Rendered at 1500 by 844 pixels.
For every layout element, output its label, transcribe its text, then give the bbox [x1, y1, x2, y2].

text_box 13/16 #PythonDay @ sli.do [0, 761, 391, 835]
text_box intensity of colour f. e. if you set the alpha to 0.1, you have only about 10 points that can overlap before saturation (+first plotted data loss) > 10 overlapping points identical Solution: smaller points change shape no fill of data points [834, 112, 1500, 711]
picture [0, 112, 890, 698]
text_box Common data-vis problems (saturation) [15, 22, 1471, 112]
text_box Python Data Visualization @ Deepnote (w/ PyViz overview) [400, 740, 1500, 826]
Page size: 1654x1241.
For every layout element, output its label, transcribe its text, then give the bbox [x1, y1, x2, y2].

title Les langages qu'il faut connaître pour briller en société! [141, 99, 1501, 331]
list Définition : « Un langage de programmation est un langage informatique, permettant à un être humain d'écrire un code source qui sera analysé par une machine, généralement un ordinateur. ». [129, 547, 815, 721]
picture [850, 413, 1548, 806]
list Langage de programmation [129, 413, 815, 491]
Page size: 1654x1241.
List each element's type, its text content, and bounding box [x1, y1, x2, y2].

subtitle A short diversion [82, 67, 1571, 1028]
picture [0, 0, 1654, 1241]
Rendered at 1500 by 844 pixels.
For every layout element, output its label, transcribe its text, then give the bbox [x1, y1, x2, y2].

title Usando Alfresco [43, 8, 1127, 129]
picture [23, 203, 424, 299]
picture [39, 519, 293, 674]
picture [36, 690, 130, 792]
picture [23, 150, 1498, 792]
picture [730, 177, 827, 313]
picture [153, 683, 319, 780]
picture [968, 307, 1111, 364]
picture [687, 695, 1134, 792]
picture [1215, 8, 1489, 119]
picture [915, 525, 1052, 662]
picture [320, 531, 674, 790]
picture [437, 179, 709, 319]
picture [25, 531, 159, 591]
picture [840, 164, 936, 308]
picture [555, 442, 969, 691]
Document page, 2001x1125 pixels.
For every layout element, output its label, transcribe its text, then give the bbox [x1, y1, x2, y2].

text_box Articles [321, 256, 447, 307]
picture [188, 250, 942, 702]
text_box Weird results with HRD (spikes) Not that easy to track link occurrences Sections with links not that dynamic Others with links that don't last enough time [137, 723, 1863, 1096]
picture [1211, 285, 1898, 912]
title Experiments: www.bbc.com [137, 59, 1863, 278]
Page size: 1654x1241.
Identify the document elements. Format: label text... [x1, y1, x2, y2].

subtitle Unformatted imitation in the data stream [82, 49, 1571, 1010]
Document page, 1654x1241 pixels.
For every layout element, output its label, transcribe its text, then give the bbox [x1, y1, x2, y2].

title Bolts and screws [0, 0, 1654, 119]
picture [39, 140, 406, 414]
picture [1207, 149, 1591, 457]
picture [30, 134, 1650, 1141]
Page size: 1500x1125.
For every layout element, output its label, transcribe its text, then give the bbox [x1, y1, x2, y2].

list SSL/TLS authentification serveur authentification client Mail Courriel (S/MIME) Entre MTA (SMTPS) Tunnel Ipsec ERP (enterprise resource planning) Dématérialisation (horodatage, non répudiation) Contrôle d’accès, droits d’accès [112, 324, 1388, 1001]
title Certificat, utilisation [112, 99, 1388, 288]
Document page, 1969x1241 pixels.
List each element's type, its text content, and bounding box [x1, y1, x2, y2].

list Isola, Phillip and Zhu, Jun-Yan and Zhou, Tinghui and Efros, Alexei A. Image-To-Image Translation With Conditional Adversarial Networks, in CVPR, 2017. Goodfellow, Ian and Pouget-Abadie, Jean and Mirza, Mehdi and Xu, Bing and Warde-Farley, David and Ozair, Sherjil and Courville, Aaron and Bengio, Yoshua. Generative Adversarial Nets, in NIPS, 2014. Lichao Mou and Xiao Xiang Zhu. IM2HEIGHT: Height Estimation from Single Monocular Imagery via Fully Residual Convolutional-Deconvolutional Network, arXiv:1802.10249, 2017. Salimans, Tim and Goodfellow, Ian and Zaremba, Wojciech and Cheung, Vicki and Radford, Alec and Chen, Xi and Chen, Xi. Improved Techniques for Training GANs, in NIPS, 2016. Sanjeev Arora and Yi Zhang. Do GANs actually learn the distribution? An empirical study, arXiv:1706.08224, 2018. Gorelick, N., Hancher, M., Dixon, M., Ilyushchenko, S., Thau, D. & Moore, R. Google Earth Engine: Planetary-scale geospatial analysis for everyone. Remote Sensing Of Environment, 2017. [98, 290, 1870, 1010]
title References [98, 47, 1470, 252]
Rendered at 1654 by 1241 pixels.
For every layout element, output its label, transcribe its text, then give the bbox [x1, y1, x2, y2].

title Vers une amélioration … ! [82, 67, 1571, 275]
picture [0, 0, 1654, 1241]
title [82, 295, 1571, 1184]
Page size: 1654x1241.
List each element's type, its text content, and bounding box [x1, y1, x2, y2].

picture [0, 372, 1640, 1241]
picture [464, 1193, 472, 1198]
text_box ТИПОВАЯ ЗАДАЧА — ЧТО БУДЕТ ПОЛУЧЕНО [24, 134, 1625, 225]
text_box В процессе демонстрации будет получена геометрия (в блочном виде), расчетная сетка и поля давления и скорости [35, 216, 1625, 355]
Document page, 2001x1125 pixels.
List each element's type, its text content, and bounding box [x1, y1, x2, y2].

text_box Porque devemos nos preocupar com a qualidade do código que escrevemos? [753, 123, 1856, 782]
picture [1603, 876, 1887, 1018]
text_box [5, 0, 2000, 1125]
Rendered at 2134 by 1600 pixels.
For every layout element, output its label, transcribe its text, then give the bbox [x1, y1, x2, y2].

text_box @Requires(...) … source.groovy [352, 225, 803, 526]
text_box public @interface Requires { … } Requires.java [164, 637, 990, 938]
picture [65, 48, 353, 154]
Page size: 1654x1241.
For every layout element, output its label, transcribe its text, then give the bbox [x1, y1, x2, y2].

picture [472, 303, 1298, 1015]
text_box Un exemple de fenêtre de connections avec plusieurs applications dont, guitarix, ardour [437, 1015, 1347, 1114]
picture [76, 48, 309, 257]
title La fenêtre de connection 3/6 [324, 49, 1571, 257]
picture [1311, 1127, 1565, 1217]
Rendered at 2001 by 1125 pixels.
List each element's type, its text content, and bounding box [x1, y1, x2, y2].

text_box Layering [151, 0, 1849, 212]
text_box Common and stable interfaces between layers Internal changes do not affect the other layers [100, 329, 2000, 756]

============================================================

> [Exercise aim] Could you reproduce the entire listing above, line for line, with nothing altered?

> [Solution for this problem]
Rendered at 1500 by 844 pixels.
For every layout element, output its label, transcribe its text, then give the bbox [x1, y1, x2, y2].

text_box 13/16 #PythonDay @ sli.do [0, 761, 391, 835]
text_box intensity of colour f. e. if you set the alpha to 0.1, you have only about 10 points that can overlap before saturation (+first plotted data loss) > 10 overlapping points identical Solution: smaller points change shape no fill of data points [834, 112, 1500, 711]
picture [0, 112, 890, 698]
text_box Common data-vis problems (saturation) [15, 22, 1471, 112]
text_box Python Data Visualization @ Deepnote (w/ PyViz overview) [400, 740, 1500, 826]
Page size: 1654x1241.
For every layout element, output its label, transcribe its text, then give the bbox [x1, y1, x2, y2].

title Les langages qu'il faut connaître pour briller en société! [141, 99, 1501, 331]
list Définition : « Un langage de programmation est un langage informatique, permettant à un être humain d'écrire un code source qui sera analysé par une machine, généralement un ordinateur. ». [129, 547, 815, 721]
picture [850, 413, 1548, 806]
list Langage de programmation [129, 413, 815, 491]
Page size: 1654x1241.
List each element's type, its text content, and bounding box [x1, y1, x2, y2].

subtitle A short diversion [82, 67, 1571, 1028]
picture [0, 0, 1654, 1241]
Rendered at 1500 by 844 pixels.
For every layout element, output its label, transcribe its text, then give the bbox [x1, y1, x2, y2].

title Usando Alfresco [43, 8, 1127, 129]
picture [23, 203, 424, 299]
picture [39, 519, 293, 674]
picture [36, 690, 130, 792]
picture [23, 150, 1498, 792]
picture [730, 177, 827, 313]
picture [153, 683, 319, 780]
picture [968, 307, 1111, 364]
picture [687, 695, 1134, 792]
picture [1215, 8, 1489, 119]
picture [915, 525, 1052, 662]
picture [320, 531, 674, 790]
picture [437, 179, 709, 319]
picture [25, 531, 159, 591]
picture [840, 164, 936, 308]
picture [555, 442, 969, 691]
Document page, 2001x1125 pixels.
For every layout element, output its label, transcribe its text, then give the bbox [x1, y1, x2, y2].

text_box Articles [321, 256, 447, 307]
picture [188, 250, 942, 702]
text_box Weird results with HRD (spikes) Not that easy to track link occurrences Sections with links not that dynamic Others with links that don't last enough time [137, 723, 1863, 1096]
picture [1211, 285, 1898, 912]
title Experiments: www.bbc.com [137, 59, 1863, 278]
Page size: 1654x1241.
Identify the document elements. Format: label text... [x1, y1, x2, y2].

subtitle Unformatted imitation in the data stream [82, 49, 1571, 1010]
Document page, 1654x1241 pixels.
For every layout element, output its label, transcribe its text, then give the bbox [x1, y1, x2, y2].

title Bolts and screws [0, 0, 1654, 119]
picture [39, 140, 406, 414]
picture [1207, 149, 1591, 457]
picture [30, 134, 1650, 1141]
Page size: 1500x1125.
For every layout element, output its label, transcribe its text, then give the bbox [x1, y1, x2, y2].

list SSL/TLS authentification serveur authentification client Mail Courriel (S/MIME) Entre MTA (SMTPS) Tunnel Ipsec ERP (enterprise resource planning) Dématérialisation (horodatage, non répudiation) Contrôle d’accès, droits d’accès [112, 324, 1388, 1001]
title Certificat, utilisation [112, 99, 1388, 288]
Document page, 1969x1241 pixels.
List each element's type, its text content, and bounding box [x1, y1, x2, y2].

list Isola, Phillip and Zhu, Jun-Yan and Zhou, Tinghui and Efros, Alexei A. Image-To-Image Translation With Conditional Adversarial Networks, in CVPR, 2017. Goodfellow, Ian and Pouget-Abadie, Jean and Mirza, Mehdi and Xu, Bing and Warde-Farley, David and Ozair, Sherjil and Courville, Aaron and Bengio, Yoshua. Generative Adversarial Nets, in NIPS, 2014. Lichao Mou and Xiao Xiang Zhu. IM2HEIGHT: Height Estimation from Single Monocular Imagery via Fully Residual Convolutional-Deconvolutional Network, arXiv:1802.10249, 2017. Salimans, Tim and Goodfellow, Ian and Zaremba, Wojciech and Cheung, Vicki and Radford, Alec and Chen, Xi and Chen, Xi. Improved Techniques for Training GANs, in NIPS, 2016. Sanjeev Arora and Yi Zhang. Do GANs actually learn the distribution? An empirical study, arXiv:1706.08224, 2018. Gorelick, N., Hancher, M., Dixon, M., Ilyushchenko, S., Thau, D. & Moore, R. Google Earth Engine: Planetary-scale geospatial analysis for everyone. Remote Sensing Of Environment, 2017. [98, 290, 1870, 1010]
title References [98, 47, 1470, 252]
Rendered at 1654 by 1241 pixels.
For every layout element, output its label, transcribe its text, then give the bbox [x1, y1, x2, y2].

title Vers une amélioration … ! [82, 67, 1571, 275]
picture [0, 0, 1654, 1241]
title [82, 295, 1571, 1184]
Page size: 1654x1241.
List each element's type, its text content, and bounding box [x1, y1, x2, y2].

picture [0, 372, 1640, 1241]
picture [464, 1193, 472, 1198]
text_box ТИПОВАЯ ЗАДАЧА — ЧТО БУДЕТ ПОЛУЧЕНО [24, 134, 1625, 225]
text_box В процессе демонстрации будет получена геометрия (в блочном виде), расчетная сетка и поля давления и скорости [35, 216, 1625, 355]
Document page, 2001x1125 pixels.
List each element's type, its text content, and bounding box [x1, y1, x2, y2].

text_box Porque devemos nos preocupar com a qualidade do código que escrevemos? [753, 123, 1856, 782]
picture [1603, 876, 1887, 1018]
text_box [5, 0, 2000, 1125]
Rendered at 2134 by 1600 pixels.
For every layout element, output its label, transcribe its text, then give the bbox [x1, y1, x2, y2].

text_box @Requires(...) … source.groovy [352, 225, 803, 526]
text_box public @interface Requires { … } Requires.java [164, 637, 990, 938]
picture [65, 48, 353, 154]
Page size: 1654x1241.
For every layout element, output its label, transcribe its text, then give the bbox [x1, y1, x2, y2].

picture [472, 303, 1298, 1015]
text_box Un exemple de fenêtre de connections avec plusieurs applications dont, guitarix, ardour [437, 1015, 1347, 1114]
picture [76, 48, 309, 257]
title La fenêtre de connection 3/6 [324, 49, 1571, 257]
picture [1311, 1127, 1565, 1217]
Rendered at 2001 by 1125 pixels.
List each element's type, its text content, and bounding box [x1, y1, x2, y2].

text_box Layering [151, 0, 1849, 212]
text_box Common and stable interfaces between layers Internal changes do not affect the other layers [100, 329, 2000, 756]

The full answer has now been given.